La famille de Marie-Anne Béguin-Royal était d'une situation
modeste. Mais Dieu devait l'ennoblir, en y multipliant les vocations, et en y
choisissant deux de ses martyres.
Trois nièces de la bienheureuse embrassèrent, en effet, la
vie religieuse dans la communauté du Saint-Sacrement de Bollène : Marie Cluse
qui fut immolée, comme nous l'avons dit le 12 juillet, Madeleine Cluse qui
accompagna la Révérende Mère de la Fare à Pont-Saint-Esprit, et Louise Béguin,
tourière du couvent qui fut aussi incarcérée à Orange, le 2 mai, mais ne fut pas
jugée, et sortit de sa prison le 1er janvier 1795.
Née à Vals-Sainte-Marie, un hameau de la paroisse de Bouvante,
de Guillaume Béguin-Royal et d'Élisabeth Rimet, en l'année 1736, Marie-Anne
trouvait, dans le foyer où elle venait de voir le jour, un abondant patrimoine
de vertus chrétiennes. Elle en devait être la généreuse héritière, y ajouter
encore de ses propres mérites, et lui donner un lustre incomparable en le
couronnant de la gloire du martyre. Ainsi la Providence divine, qui paraît ne
pas toujours récompenser sur l'heure les vertus des parents chrétiens, réserve,
parfois, à leur descendance, des grâces de choix et des faveurs particulières.
Le 1er novembre 1759, elle entrait comme postulante au
couvent du Saint-Sacrement de Bollène. Six mois après, elle recevait l'habit
religieux et prenait le nom de Sœur Saint-Joachim. Enfin, le 26 mai 1761, elle
faisait profession entre les mains du vicaire général de l'évêque de
Saint-Paul-Trois-Châteaux. Sa pieuse mère avait la joie d'assister à la
cérémonie.
Sœur Saint-Joachim passa trente ans dans les humbles
fonctions des sœurs converses. Au cours de cette laborieuse existence, Dieu lui
donna une grande joie. Attirées par leur tante qui n'avait cessé de prier Dieu à
cette intention, ses trois nièces, vinrent tour à tour demander leur admission
au couvent qu'elle édifiait par ses vertus. La dernière fut cette Sœur du
Bon-Ange Cluse que nous avons vu repousser si noblement le bourreau lui
promettant la vie, si elle consentait à l'épouser.

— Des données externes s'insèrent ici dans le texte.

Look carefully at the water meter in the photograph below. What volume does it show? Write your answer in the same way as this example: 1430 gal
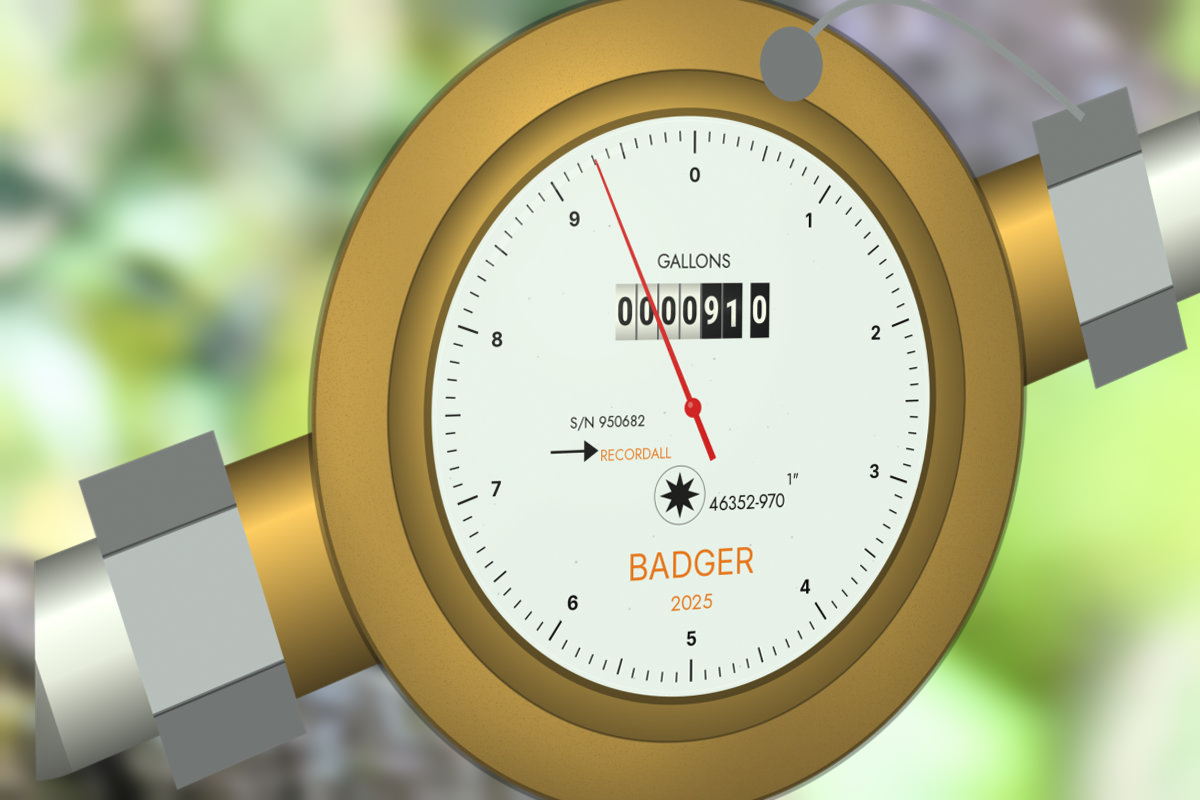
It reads 909.3 gal
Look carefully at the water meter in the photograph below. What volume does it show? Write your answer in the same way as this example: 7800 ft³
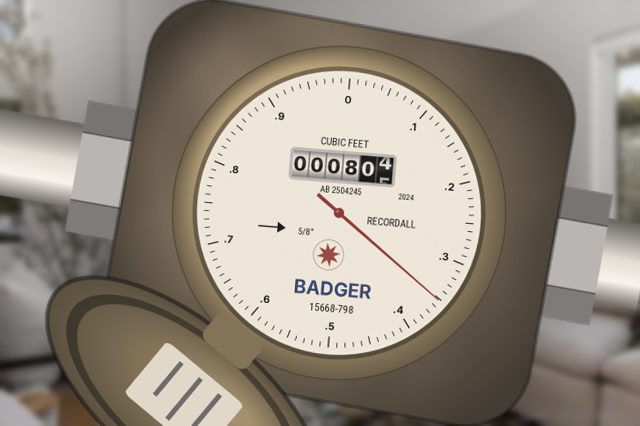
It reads 804.35 ft³
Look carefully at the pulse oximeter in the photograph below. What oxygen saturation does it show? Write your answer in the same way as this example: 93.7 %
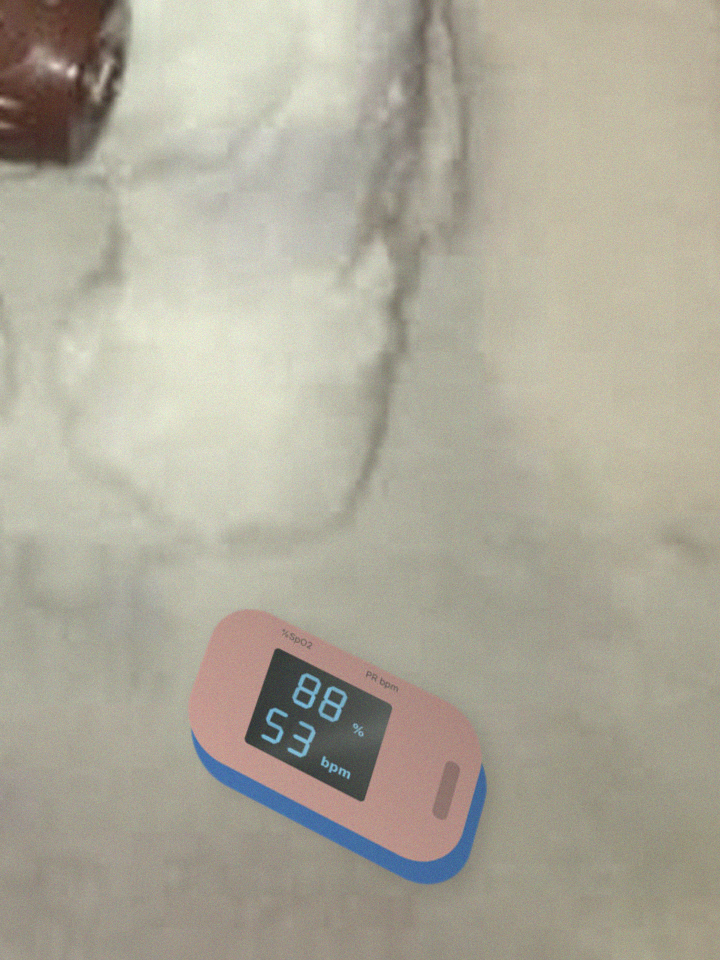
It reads 88 %
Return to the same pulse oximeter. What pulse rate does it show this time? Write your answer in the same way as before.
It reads 53 bpm
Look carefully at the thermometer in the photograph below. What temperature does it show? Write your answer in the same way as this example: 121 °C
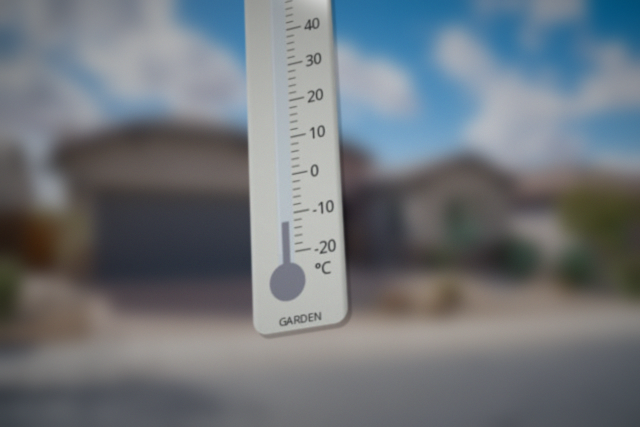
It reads -12 °C
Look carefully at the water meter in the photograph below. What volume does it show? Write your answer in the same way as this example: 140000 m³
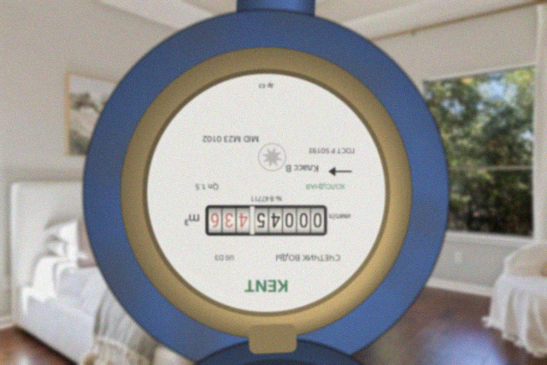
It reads 45.436 m³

Sa tante fut immolée quatre jours après elle. C'était le 16
juillet, et l'Église célébrait la fête de Notre-Dame du Mont-Carmel. Depuis leur
emprisonnement les pieuses Sacramentines demandaient à Dieu de les appeler à
Lui, un jour plus spécialement consacré à Sa Sainte-Mère. Elles étaient
exaucées. Vers six heures du soir, Sœur Saint-Joachim, dont le courage n'avait
pas faibli, donnait sa vie pour son divin Époux qu'elle avait humblement servi
et courageusement aimé jusqu'à la fin. Elle était âgée de cinquante-huit ans et
avait passé trente-quatre ans dans les saintes pratiques de la vie religieuse.